ABOUT THIS EXERCISE — Copy out each line of the material below that contains the word "mais".

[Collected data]
▶

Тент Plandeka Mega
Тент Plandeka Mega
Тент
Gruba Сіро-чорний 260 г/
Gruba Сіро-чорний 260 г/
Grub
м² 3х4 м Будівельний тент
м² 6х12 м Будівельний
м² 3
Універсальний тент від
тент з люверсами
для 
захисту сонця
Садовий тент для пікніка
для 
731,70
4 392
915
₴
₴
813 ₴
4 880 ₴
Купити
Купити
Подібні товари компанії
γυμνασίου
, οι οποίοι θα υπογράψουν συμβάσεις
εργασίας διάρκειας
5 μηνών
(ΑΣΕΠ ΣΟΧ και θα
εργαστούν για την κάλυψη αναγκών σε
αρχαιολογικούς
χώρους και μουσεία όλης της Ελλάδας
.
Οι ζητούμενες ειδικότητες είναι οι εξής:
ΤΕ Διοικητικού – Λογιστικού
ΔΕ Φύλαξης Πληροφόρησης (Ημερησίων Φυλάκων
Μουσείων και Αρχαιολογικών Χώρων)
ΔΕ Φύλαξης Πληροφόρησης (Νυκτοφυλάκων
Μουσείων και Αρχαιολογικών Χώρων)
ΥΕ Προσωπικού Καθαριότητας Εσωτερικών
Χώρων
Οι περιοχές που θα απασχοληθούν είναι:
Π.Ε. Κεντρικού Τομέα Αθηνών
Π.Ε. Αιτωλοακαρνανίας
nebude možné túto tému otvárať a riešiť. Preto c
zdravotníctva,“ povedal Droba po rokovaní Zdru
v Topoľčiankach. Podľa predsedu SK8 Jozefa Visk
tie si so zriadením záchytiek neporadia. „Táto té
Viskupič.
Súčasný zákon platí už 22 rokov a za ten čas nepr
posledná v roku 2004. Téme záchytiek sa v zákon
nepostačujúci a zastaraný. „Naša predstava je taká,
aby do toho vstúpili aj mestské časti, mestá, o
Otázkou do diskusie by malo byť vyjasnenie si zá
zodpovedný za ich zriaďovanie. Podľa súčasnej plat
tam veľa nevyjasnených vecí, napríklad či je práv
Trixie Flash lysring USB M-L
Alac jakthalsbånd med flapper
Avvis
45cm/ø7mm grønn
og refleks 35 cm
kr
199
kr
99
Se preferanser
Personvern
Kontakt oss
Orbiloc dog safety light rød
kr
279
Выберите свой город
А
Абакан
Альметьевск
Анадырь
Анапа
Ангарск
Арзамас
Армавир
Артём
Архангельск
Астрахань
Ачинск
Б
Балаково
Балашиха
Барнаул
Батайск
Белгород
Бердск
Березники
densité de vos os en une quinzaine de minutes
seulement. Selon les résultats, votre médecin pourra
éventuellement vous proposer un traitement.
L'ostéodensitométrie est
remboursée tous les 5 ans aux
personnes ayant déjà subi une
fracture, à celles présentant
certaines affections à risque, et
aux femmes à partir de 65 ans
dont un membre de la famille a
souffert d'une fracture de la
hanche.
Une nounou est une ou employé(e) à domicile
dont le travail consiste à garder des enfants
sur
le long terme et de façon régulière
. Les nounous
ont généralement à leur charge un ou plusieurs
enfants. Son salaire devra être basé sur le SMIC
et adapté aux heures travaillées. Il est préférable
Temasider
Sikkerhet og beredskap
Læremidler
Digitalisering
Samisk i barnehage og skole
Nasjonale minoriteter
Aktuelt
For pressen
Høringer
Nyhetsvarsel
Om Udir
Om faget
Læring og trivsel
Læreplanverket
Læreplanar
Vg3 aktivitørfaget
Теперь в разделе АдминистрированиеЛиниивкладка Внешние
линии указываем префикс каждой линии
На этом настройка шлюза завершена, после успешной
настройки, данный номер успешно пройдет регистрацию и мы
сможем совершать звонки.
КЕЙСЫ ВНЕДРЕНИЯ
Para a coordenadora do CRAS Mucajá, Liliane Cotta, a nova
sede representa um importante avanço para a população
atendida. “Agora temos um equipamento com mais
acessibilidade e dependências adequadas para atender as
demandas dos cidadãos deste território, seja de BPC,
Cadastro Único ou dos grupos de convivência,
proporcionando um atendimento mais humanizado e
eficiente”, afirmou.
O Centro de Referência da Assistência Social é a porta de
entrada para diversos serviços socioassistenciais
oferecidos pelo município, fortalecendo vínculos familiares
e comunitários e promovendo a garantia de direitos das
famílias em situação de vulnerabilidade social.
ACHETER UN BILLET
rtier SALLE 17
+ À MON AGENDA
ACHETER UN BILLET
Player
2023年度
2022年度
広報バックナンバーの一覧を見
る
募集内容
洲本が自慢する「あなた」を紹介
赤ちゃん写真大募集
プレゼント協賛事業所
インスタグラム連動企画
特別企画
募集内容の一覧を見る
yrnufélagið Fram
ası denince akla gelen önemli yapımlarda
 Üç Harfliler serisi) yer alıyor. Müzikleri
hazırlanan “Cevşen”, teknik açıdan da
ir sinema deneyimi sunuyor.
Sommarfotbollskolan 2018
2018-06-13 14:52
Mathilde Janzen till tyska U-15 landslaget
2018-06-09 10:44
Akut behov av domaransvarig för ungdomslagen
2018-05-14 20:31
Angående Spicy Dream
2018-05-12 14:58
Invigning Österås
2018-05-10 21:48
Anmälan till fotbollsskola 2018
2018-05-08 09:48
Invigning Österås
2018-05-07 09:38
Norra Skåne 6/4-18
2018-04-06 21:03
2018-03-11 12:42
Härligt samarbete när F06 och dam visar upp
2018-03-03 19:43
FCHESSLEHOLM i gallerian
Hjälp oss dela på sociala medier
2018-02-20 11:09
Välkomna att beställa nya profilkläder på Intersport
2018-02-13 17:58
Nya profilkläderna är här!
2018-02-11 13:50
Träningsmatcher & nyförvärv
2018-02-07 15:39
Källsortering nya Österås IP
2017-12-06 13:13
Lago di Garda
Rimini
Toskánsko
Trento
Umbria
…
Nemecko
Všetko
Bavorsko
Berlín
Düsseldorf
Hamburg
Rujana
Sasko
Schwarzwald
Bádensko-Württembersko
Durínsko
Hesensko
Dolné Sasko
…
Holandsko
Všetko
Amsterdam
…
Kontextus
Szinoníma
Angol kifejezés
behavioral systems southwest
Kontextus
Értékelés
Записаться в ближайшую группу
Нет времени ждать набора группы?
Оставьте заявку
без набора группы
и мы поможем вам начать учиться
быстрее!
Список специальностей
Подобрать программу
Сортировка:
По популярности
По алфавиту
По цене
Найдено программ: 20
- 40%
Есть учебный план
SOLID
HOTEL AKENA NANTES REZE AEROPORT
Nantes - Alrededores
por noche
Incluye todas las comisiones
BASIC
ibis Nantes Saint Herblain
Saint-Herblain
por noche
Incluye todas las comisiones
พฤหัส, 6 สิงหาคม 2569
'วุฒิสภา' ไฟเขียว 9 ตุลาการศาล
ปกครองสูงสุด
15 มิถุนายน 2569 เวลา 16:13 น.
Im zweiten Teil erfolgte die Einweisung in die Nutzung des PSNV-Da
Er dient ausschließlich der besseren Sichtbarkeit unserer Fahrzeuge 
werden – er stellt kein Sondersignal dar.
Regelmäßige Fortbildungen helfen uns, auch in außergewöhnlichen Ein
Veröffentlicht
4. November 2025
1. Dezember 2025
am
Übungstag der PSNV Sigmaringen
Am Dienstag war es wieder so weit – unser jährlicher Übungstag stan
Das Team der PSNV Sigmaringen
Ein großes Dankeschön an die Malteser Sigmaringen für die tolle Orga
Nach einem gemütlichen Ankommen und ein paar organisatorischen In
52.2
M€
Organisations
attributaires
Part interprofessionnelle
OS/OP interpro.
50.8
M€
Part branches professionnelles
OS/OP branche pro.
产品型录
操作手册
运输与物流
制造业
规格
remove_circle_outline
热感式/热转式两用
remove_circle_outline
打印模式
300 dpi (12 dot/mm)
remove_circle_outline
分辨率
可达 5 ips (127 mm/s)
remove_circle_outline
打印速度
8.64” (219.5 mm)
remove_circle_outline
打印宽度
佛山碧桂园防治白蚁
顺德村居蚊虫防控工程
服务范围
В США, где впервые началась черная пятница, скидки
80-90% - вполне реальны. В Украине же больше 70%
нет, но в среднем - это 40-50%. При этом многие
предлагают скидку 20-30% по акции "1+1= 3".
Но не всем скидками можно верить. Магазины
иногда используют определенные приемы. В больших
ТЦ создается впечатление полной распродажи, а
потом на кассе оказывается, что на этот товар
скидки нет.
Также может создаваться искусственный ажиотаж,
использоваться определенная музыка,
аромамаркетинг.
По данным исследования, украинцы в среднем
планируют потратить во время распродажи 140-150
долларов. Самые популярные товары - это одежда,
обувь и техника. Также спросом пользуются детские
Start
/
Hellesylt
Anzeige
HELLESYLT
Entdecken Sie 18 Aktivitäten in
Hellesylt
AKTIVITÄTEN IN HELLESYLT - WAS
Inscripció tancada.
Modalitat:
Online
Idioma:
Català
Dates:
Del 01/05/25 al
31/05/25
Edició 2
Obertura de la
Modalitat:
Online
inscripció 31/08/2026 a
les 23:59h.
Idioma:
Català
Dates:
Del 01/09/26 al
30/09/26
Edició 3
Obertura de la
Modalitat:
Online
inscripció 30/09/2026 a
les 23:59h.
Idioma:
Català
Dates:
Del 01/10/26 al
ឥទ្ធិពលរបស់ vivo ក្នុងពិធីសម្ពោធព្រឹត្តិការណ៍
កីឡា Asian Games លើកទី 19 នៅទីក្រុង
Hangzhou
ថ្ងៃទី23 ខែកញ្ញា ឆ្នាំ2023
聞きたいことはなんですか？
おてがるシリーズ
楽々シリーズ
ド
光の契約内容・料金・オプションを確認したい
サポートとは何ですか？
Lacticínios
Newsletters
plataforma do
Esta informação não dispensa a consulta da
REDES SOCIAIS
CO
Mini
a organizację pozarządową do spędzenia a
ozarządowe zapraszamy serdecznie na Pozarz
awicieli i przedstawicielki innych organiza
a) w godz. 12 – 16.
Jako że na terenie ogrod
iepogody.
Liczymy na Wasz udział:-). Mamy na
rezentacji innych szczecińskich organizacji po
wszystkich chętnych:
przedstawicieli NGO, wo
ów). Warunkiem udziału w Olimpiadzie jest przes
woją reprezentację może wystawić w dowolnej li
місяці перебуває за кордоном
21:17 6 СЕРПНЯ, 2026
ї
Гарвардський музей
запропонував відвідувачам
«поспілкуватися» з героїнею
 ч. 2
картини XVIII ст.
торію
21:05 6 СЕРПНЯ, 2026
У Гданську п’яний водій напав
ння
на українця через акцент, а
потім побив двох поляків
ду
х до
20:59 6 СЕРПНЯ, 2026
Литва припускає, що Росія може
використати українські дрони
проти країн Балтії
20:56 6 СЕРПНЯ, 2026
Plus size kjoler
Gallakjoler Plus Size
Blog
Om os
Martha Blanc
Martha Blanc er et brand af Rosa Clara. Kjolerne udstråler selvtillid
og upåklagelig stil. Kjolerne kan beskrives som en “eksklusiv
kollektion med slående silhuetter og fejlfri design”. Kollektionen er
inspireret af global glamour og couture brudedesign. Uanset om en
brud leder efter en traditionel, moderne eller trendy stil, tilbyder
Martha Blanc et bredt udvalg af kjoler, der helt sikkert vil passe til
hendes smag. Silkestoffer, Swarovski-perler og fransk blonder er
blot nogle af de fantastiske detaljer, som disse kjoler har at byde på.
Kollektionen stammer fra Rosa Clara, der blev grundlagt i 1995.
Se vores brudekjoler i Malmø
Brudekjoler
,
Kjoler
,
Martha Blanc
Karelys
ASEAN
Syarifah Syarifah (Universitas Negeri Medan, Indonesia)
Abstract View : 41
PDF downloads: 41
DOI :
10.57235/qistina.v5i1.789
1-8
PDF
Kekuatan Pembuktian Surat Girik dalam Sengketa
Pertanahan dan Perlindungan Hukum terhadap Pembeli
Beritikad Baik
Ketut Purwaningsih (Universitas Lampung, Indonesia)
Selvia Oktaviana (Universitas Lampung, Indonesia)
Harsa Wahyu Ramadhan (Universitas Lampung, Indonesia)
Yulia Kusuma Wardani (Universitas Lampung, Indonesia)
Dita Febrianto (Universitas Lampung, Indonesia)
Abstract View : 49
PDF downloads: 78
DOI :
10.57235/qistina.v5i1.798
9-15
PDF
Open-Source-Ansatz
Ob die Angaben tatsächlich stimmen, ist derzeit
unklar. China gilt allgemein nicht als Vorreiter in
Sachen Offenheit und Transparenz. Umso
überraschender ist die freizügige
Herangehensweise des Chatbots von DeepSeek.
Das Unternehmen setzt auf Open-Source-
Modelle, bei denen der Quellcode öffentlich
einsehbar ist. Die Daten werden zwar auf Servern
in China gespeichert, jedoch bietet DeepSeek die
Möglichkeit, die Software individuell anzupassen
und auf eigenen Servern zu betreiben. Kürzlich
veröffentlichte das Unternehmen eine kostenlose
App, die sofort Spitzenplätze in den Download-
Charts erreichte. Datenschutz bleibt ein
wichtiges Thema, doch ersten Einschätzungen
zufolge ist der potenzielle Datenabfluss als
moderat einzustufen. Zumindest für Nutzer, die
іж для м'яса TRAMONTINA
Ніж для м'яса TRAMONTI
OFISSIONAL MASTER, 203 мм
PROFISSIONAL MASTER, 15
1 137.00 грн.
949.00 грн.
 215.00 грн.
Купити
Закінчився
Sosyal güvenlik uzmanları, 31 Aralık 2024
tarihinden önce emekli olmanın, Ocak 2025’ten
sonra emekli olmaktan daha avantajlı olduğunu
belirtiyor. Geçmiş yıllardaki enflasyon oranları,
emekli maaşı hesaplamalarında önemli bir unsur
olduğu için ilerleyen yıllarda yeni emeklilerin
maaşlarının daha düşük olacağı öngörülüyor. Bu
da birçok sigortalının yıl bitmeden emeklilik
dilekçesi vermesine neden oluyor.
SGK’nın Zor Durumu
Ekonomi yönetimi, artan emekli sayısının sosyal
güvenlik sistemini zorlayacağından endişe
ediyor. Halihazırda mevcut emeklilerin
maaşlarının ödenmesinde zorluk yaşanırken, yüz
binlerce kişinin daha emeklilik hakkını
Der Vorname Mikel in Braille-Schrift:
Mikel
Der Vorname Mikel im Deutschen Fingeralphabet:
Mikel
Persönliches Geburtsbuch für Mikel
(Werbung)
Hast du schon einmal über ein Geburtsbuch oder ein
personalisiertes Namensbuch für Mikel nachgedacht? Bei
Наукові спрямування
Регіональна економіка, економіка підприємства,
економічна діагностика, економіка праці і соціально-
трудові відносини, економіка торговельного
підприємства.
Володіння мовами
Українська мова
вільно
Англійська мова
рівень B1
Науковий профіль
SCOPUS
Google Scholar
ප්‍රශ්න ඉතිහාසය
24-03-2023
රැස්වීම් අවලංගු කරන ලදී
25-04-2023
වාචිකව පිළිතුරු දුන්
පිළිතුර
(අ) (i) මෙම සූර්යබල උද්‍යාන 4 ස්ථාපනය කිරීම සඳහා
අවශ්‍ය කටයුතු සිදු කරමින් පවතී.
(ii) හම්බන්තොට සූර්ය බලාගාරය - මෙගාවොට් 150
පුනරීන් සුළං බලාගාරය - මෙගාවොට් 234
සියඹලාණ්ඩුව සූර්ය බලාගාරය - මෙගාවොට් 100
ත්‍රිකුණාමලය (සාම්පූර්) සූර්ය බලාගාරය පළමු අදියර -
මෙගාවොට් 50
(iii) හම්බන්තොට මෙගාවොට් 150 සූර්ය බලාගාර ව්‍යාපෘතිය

◀

SOLUTION FOR THIS PROBLEM —
atendida. “Agora temos um equipamento com mais
proporcionando um atendimento mais humanizado e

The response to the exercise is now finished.